Records excerpted from a collection:
+ + +

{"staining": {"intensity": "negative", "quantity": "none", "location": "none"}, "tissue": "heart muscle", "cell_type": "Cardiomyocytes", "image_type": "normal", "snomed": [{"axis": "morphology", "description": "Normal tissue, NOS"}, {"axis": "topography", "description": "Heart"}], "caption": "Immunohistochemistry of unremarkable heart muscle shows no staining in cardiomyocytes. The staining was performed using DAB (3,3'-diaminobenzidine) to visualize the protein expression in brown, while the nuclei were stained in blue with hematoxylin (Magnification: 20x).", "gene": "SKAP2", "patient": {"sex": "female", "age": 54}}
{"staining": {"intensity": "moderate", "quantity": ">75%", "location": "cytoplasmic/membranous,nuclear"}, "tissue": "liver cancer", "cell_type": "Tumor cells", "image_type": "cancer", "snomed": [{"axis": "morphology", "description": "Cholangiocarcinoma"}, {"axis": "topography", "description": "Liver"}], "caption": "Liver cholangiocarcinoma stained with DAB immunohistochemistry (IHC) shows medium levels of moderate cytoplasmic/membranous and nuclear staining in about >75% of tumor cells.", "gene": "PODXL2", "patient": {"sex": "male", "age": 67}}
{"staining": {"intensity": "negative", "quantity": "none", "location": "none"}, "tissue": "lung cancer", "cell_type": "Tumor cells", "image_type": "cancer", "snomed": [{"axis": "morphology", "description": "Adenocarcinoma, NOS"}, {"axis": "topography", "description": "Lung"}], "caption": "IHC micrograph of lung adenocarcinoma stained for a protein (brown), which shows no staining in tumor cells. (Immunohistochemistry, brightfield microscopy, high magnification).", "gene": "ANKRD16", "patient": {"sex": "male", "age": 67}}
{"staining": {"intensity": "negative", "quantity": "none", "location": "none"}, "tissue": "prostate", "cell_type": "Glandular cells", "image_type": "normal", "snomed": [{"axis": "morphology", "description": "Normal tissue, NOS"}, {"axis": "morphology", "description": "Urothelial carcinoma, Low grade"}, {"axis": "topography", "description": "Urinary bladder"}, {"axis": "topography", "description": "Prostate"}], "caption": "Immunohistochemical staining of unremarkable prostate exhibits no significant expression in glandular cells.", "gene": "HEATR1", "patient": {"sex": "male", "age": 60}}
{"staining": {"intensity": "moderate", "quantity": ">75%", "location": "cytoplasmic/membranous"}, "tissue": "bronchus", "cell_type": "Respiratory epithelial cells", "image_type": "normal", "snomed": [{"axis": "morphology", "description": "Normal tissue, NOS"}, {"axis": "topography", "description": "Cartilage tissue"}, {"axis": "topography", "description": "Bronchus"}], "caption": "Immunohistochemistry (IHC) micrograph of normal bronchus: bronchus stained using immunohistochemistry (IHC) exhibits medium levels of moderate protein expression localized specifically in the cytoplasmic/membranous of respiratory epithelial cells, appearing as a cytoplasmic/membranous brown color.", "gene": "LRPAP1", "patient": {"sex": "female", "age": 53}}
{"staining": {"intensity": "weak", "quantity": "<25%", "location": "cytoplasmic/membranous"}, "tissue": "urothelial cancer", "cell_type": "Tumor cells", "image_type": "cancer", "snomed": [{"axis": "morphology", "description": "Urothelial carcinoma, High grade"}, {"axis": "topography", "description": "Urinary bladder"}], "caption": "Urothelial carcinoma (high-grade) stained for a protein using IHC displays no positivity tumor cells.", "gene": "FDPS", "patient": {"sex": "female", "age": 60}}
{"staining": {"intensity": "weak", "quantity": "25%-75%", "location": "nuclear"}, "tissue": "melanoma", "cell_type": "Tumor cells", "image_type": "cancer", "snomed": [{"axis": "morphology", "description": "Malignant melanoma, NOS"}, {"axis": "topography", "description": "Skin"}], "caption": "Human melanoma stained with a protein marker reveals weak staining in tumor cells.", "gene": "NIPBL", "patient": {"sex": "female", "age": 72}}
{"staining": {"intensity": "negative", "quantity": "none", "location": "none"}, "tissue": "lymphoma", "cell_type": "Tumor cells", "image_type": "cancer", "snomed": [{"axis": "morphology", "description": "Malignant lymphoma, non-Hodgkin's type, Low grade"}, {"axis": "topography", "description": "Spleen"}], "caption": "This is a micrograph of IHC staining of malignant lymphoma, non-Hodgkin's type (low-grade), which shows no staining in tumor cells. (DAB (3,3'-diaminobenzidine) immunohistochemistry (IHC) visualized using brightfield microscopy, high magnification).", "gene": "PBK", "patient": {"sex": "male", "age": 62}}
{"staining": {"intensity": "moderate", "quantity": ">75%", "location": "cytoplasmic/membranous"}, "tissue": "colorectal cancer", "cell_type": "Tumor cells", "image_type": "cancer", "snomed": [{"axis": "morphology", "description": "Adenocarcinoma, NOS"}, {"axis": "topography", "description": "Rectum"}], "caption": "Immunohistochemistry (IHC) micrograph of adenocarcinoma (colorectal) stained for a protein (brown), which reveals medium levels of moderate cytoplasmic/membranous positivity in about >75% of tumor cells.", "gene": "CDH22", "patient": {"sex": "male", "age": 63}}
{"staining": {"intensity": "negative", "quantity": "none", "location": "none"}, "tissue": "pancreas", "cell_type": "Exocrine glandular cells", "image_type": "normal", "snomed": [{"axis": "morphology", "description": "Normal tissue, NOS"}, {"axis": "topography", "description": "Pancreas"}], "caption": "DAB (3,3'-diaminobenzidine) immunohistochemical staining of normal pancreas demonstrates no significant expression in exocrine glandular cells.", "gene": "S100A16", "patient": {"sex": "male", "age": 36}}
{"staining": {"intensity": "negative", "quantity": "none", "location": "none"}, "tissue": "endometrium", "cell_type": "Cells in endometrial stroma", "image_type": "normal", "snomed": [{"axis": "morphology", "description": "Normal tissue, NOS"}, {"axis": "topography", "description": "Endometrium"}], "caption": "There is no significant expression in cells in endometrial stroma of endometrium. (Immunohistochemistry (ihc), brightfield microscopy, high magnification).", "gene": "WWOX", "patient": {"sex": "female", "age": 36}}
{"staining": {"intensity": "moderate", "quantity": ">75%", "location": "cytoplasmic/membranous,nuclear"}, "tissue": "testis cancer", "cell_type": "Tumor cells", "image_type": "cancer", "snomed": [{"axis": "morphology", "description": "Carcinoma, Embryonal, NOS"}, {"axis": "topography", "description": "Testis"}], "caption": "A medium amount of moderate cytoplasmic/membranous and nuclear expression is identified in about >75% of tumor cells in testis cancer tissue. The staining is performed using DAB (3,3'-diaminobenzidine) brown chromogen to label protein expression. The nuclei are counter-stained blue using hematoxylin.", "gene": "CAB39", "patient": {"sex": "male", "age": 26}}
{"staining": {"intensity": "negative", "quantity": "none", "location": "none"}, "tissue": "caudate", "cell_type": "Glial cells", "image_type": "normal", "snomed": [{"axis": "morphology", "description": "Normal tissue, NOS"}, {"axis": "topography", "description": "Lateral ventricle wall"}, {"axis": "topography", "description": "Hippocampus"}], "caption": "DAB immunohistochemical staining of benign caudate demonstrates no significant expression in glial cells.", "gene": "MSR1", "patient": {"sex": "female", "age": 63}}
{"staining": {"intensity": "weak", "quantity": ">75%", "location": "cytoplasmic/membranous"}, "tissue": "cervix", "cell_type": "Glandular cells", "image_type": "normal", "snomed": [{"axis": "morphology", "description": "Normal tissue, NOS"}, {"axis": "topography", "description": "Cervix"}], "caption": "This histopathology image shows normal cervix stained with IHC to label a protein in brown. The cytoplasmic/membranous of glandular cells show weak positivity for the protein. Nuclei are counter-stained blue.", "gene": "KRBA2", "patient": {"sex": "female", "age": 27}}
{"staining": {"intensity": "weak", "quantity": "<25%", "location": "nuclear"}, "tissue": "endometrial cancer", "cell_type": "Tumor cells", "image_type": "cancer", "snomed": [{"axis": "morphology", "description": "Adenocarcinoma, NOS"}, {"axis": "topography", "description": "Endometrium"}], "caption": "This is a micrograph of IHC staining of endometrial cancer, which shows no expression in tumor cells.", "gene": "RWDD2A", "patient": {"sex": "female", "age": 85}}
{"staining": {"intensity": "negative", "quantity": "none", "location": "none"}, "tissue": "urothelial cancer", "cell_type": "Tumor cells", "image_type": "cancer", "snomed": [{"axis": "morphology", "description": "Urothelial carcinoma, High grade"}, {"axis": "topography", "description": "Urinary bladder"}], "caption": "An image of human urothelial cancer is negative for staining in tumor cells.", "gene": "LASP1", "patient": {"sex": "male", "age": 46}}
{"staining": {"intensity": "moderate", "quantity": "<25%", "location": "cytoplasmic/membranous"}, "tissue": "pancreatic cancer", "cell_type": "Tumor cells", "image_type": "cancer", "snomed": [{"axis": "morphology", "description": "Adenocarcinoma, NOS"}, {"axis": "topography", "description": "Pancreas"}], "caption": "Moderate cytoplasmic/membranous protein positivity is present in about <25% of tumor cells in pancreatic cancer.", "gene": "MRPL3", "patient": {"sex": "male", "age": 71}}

+ + +

WORK ORDER: Exact duplication is required for the lines above, from the line that contains "histopathology image shows" to the line that contains "image of human", inclusive; omit all others.

WORKED SOLUTION:
{"staining": {"intensity": "weak", "quantity": ">75%", "location": "cytoplasmic/membranous"}, "tissue": "cervix", "cell_type": "Glandular cells", "image_type": "normal", "snomed": [{"axis": "morphology", "description": "Normal tissue, NOS"}, {"axis": "topography", "description": "Cervix"}], "caption": "This histopathology image shows normal cervix stained with IHC to label a protein in brown. The cytoplasmic/membranous of glandular cells show weak positivity for the protein. Nuclei are counter-stained blue.", "gene": "KRBA2", "patient": {"sex": "female", "age": 27}}
{"staining": {"intensity": "weak", "quantity": "<25%", "location": "nuclear"}, "tissue": "endometrial cancer", "cell_type": "Tumor cells", "image_type": "cancer", "snomed": [{"axis": "morphology", "description": "Adenocarcinoma, NOS"}, {"axis": "topography", "description": "Endometrium"}], "caption": "This is a micrograph of IHC staining of endometrial cancer, which shows no expression in tumor cells.", "gene": "RWDD2A", "patient": {"sex": "female", "age": 85}}
{"staining": {"intensity": "negative", "quantity": "none", "location": "none"}, "tissue": "urothelial cancer", "cell_type": "Tumor cells", "image_type": "cancer", "snomed": [{"axis": "morphology", "description": "Urothelial carcinoma, High grade"}, {"axis": "topography", "description": "Urinary bladder"}], "caption": "An image of human urothelial cancer is negative for staining in tumor cells.", "gene": "LASP1", "patient": {"sex": "male", "age": 46}}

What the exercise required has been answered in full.